→ **EXCERPTED TEXT**

Q6 Differentiate the functions w.r.t. x.  ( x+ \frac{1}{x} ) ^ x + x ^{ 1 + \frac{1}{x} }

 

Answers (1)

Given function is
y = ( x+ \frac{1}{x} ) ^ x + x ^{ 1 + \frac{1}{x} }
Let's take t = ( x+ \frac{1}{x} ) ^ x
Now, take log on both sides
\log t =x \log ( x+ \frac{1}{x} )
Now, differentiate w.r.t. x
we get,
\frac{1}{t}.\frac{dt}{dx}=\log \left ( x+\frac{1}{x} \right )+x(1-\frac{1}{x^2}).\frac{1}{\left ( x+\frac{1}{x} \right )} = \frac{x^2-1}{x^2+1}+\log \left ( x+\frac{1}{x} \right )\\ \frac{dt}{dx} = t(\left (\frac{x^2-1}{x^2+1} \right )+\log \left ( x+\frac{1}{x} \right ))\\ \frac{dt}{dx} = \left ( x+\frac{1}{x} \right )^x (\left (\frac{x^2-1}{x^2+1} \right )+\log \left ( x+\frac{1}{x} \right ))

→ **DATA PROVIDED**
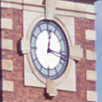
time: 12:16
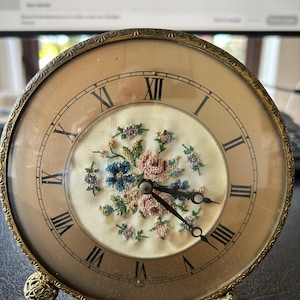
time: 3:21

→ **ACTIONS TO TAKE**
A. Answer these three questions about the worked differentiation solution, one line each:
(i) What expression is set equal to t?
(ii) What is done to both sides right after that substitution?
(iii) What final expression does the solution give for dt/dx?
B. Write the next part of the worked solution differentiating (x + 1/x)^x + x^(1 + 1/x) with respect to x, picking up after its final expression for dt/dx.

→ **RESULTS FOR EACH TASK**
A.
(i) t = (x + 1/x)^x
(ii) The logarithm is taken on both sides.
(iii) dt/dx = (x + 1/x)^x · ((x² − 1)/(x² + 1) + log(x + 1/x))

B.
Similarly, take  k = x^{1+\frac{1}{x}} 
Now, take log on both sides
\log k = ({1+\frac{1}{x}})\log x
Now, differentiate w.r.t. x
We get,
\frac{1}{k}.\frac{dk}{dx}=\frac{1}{x} \left ( 1+\frac{1}{x} \right )+(-\frac{1}{x^2}).\log x = \frac{x^2+1}{x^2}+\frac{-1}{x^2}.\log x\\ \frac{dk}{dx} = t(\frac{x^2+1}{x^2}+\left (\frac{-1}{x^2} \right )\log x)\\ \frac{dk}{dx} = x^{x+\frac{1}{x}}\left (\frac{x^2+1-\log x}{x^2} \right )
Now,
\frac{dy}{dx} = \frac{dt}{dx}+\frac{dk}{dx}
\frac{dy}{dx} = \left ( x+\frac{1}{x} \right )^x (\left (\frac{x^2-1}{x^2+1} \right )+\log \left ( x+\frac{1}{x} \right ))+x^{x+\frac{1}{x}}\left (\frac{x^2+1-\log x}{x^2} \right )

Therefore, the answer is   \left ( x+\frac{1}{x} \right )^x (\left (\frac{x^2-1}{x^2+1} \right )+\log \left ( x+\frac{1}{x} \right ))+x^{x+\frac{1}{x}}\left (\frac{x^2+1-\log x}{x^2} \right )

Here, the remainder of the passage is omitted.